((

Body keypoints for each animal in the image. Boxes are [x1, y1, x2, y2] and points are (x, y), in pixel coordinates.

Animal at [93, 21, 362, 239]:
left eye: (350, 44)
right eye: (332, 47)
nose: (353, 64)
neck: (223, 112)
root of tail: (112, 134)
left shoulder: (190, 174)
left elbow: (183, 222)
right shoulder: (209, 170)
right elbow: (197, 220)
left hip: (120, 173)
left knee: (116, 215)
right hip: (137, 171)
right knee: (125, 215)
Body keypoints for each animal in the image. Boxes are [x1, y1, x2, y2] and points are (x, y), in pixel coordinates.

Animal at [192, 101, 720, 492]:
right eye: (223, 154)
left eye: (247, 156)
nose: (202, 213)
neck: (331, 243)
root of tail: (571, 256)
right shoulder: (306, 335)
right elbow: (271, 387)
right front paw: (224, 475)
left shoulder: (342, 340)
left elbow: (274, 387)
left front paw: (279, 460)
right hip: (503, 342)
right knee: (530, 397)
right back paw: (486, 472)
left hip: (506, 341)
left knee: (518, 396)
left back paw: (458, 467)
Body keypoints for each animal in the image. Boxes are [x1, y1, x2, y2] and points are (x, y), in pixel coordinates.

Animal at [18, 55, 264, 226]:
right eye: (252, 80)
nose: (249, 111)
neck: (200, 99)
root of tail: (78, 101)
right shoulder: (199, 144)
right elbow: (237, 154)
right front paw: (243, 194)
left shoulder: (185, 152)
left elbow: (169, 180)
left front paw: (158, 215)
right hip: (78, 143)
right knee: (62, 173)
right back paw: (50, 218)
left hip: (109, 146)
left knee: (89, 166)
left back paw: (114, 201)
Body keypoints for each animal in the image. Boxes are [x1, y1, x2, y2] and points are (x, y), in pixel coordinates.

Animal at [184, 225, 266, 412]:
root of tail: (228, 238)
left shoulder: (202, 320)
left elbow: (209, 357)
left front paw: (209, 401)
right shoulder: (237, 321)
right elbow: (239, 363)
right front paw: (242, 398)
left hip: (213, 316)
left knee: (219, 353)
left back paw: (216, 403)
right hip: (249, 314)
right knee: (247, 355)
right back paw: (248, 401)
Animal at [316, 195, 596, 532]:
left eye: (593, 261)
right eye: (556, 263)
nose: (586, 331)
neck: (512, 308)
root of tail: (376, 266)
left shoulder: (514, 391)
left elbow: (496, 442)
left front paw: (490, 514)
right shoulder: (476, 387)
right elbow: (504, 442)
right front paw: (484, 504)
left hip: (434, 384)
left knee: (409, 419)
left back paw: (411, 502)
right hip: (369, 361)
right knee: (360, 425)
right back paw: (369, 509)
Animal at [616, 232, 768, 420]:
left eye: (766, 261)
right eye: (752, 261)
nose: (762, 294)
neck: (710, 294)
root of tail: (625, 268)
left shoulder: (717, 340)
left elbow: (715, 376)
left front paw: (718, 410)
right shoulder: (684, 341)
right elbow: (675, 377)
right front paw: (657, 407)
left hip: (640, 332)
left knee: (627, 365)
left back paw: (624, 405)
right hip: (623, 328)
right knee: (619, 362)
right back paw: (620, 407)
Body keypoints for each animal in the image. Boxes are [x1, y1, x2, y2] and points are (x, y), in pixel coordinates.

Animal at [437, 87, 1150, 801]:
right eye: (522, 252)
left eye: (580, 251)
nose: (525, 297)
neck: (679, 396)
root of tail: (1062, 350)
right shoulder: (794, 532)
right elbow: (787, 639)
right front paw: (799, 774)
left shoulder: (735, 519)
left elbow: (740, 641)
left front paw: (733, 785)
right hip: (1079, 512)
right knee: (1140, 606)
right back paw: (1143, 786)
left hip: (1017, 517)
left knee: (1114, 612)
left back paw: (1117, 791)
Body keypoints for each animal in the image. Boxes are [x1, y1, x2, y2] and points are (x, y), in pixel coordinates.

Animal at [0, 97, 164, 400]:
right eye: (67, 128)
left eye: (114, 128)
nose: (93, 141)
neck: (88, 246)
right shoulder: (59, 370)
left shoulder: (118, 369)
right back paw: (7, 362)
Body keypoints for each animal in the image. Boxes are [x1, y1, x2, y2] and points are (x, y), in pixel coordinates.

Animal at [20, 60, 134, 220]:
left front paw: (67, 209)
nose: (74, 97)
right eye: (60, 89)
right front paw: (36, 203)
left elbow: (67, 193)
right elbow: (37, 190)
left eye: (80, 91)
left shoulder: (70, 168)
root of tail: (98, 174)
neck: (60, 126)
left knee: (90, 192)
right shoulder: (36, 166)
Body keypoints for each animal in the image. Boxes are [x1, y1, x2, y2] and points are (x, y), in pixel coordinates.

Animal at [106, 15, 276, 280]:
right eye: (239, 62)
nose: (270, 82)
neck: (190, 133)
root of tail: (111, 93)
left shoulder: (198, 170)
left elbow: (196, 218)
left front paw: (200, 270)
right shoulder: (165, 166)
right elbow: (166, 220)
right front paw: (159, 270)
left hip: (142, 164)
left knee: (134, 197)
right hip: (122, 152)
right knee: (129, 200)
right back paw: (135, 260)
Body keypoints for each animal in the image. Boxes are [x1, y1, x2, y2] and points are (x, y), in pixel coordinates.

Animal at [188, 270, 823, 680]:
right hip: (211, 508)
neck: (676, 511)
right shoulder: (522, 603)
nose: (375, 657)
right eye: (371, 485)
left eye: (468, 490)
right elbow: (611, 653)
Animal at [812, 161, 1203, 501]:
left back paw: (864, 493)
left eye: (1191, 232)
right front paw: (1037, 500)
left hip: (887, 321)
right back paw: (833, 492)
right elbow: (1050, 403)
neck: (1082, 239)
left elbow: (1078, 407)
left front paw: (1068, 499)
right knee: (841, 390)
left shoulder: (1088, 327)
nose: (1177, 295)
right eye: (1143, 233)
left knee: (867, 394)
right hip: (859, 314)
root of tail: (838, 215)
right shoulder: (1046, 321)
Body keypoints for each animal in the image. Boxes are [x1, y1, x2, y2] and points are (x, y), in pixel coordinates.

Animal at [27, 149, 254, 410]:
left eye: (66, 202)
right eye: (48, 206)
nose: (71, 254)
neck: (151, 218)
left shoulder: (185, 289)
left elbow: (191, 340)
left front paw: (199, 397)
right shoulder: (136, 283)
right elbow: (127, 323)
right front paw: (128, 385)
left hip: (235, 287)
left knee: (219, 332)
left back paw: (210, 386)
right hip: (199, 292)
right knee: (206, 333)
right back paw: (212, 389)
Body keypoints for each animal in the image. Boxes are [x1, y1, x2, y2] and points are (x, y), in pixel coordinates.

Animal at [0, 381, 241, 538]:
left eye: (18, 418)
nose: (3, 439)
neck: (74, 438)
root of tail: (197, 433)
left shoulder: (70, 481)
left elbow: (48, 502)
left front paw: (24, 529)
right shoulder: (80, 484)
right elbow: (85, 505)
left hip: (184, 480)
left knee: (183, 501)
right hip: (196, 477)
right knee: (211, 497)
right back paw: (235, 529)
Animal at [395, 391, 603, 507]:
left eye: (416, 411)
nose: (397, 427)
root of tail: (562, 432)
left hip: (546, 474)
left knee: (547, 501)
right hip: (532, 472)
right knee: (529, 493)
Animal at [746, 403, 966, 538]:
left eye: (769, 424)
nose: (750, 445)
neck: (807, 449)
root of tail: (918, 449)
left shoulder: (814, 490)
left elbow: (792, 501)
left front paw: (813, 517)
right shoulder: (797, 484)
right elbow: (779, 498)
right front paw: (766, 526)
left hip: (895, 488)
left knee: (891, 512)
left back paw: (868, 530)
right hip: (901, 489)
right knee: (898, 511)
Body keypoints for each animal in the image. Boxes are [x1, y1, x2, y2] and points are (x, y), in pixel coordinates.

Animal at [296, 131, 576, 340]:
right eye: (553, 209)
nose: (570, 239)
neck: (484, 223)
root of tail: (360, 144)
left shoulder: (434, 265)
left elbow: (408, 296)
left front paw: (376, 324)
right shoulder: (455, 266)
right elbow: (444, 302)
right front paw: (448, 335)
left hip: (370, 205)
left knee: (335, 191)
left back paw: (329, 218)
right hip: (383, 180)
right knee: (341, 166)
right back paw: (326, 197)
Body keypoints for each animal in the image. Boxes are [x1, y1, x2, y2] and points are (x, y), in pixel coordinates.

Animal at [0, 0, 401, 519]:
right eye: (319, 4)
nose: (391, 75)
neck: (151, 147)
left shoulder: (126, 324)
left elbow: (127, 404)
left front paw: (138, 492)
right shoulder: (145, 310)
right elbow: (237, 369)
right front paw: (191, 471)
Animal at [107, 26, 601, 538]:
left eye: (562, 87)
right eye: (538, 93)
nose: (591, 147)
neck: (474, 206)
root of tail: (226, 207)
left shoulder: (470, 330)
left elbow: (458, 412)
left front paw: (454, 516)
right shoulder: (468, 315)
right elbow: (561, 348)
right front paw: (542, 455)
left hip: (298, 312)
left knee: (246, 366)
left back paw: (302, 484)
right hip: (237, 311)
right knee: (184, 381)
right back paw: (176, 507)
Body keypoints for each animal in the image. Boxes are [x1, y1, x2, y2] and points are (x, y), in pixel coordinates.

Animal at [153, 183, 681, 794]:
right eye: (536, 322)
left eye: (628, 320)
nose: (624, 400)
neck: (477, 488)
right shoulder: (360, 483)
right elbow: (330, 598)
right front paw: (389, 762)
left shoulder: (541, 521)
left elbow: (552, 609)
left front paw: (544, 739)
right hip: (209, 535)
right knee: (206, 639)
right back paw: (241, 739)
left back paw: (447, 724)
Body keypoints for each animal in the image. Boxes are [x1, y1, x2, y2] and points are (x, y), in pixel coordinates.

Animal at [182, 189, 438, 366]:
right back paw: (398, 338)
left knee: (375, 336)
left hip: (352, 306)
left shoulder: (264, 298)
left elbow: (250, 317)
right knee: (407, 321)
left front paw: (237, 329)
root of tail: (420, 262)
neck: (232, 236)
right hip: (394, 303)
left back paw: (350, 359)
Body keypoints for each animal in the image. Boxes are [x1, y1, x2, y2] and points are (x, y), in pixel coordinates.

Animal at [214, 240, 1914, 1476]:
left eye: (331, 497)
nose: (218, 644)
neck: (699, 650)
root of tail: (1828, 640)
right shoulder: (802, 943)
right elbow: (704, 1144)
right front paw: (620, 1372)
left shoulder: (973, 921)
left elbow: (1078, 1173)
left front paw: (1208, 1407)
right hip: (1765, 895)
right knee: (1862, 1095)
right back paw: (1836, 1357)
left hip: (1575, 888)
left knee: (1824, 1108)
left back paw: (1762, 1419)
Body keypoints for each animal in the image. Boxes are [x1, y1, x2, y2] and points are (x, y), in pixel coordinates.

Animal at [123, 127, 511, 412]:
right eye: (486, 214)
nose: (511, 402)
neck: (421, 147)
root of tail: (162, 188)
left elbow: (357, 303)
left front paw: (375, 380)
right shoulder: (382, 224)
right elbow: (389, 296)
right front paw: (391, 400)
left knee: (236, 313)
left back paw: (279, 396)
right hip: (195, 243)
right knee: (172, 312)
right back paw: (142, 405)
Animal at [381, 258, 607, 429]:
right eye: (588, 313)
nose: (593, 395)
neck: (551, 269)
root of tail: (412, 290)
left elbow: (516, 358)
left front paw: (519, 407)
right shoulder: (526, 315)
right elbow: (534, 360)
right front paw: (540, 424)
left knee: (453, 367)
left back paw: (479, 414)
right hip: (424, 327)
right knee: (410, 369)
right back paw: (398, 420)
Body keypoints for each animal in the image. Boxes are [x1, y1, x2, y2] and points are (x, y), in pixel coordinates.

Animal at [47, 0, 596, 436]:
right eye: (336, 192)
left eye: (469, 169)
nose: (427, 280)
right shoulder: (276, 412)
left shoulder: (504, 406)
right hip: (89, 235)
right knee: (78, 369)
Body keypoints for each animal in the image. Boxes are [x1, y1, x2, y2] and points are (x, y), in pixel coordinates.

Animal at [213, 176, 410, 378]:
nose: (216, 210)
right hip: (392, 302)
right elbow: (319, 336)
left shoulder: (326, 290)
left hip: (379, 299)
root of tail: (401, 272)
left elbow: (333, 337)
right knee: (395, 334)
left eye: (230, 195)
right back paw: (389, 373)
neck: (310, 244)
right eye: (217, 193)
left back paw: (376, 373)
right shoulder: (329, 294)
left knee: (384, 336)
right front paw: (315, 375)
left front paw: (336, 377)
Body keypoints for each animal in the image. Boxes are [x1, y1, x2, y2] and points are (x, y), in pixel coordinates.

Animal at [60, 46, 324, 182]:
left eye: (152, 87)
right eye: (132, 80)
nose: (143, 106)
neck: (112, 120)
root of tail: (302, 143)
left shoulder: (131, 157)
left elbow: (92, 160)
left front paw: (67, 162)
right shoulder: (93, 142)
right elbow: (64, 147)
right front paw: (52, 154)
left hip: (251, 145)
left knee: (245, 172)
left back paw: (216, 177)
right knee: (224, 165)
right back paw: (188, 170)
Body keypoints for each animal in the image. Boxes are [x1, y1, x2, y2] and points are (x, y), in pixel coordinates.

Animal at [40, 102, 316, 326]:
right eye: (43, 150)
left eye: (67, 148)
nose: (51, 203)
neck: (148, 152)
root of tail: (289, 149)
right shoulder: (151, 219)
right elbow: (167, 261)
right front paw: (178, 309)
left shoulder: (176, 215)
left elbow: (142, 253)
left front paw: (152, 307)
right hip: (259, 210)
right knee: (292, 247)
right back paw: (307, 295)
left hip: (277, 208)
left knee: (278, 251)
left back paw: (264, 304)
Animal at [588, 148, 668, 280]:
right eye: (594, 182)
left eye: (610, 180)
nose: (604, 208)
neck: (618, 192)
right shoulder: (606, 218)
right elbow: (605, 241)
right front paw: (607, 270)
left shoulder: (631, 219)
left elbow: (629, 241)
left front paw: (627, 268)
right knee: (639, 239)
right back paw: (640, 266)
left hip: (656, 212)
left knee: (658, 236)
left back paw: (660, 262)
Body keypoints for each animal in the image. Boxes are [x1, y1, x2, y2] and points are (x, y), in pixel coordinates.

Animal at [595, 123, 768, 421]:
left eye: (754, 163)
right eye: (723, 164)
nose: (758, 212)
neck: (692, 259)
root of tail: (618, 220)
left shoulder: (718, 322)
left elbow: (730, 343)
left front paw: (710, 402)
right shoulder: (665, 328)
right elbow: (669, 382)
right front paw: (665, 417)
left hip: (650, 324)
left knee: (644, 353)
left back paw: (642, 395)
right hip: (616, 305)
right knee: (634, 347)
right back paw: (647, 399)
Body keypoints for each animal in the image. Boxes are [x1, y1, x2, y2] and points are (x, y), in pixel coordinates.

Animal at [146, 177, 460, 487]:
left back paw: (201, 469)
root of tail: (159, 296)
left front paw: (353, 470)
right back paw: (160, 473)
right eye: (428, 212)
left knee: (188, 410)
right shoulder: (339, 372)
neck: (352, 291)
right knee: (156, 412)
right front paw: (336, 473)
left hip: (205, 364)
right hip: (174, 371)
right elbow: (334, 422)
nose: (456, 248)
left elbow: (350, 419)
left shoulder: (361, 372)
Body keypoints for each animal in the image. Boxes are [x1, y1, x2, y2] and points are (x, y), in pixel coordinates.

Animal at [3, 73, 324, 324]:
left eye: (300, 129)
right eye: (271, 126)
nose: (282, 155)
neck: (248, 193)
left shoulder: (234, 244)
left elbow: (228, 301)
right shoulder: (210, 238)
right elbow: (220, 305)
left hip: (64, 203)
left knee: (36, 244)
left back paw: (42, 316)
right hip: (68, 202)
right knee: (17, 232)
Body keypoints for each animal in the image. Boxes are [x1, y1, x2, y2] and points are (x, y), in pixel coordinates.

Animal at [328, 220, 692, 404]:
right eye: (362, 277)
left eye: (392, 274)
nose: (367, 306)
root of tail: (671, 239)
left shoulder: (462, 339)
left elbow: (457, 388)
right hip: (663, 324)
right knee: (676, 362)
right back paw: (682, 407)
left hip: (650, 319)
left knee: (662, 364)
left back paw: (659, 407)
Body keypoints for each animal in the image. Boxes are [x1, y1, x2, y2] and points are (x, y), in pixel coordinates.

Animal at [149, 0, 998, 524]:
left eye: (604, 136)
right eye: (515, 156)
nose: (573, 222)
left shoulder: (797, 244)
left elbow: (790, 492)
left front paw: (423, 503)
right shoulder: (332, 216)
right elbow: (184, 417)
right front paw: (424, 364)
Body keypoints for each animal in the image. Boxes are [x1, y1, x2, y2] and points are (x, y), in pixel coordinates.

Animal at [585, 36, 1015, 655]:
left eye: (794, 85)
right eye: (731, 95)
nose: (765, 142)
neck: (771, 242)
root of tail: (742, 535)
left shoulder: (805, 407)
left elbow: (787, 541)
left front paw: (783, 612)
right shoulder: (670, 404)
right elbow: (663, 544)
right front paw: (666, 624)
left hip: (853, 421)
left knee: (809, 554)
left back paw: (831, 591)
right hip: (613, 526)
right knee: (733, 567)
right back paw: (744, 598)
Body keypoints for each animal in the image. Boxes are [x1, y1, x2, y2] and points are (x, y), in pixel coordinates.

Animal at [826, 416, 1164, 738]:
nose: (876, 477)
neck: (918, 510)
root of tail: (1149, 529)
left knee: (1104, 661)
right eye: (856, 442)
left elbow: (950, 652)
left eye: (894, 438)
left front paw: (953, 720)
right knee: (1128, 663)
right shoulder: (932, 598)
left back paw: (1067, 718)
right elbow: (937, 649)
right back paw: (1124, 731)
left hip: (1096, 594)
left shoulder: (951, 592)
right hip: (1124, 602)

))

### Your objective
Take the lines from the first line of the listing to the line containing "left elbow: (274, 387)". Please print them exactly, ends included, with nothing else.

### Output of the exercise
Body keypoints for each animal in the image. Boxes are [x1, y1, x2, y2] and points are (x, y), in pixel coordinates.

Animal at [93, 21, 362, 239]:
left eye: (350, 44)
right eye: (332, 47)
nose: (353, 64)
neck: (223, 112)
root of tail: (112, 134)
left shoulder: (190, 174)
left elbow: (183, 222)
right shoulder: (209, 170)
right elbow: (197, 220)
left hip: (120, 173)
left knee: (116, 215)
right hip: (137, 171)
right knee: (125, 215)
Body keypoints for each animal in the image. Boxes are [x1, y1, x2, y2] and points are (x, y), in pixel coordinates.

Animal at [192, 101, 720, 492]:
right eye: (223, 154)
left eye: (247, 156)
nose: (202, 213)
neck: (331, 243)
root of tail: (571, 256)
right shoulder: (306, 335)
right elbow: (271, 387)
right front paw: (224, 475)
left shoulder: (342, 340)
left elbow: (274, 387)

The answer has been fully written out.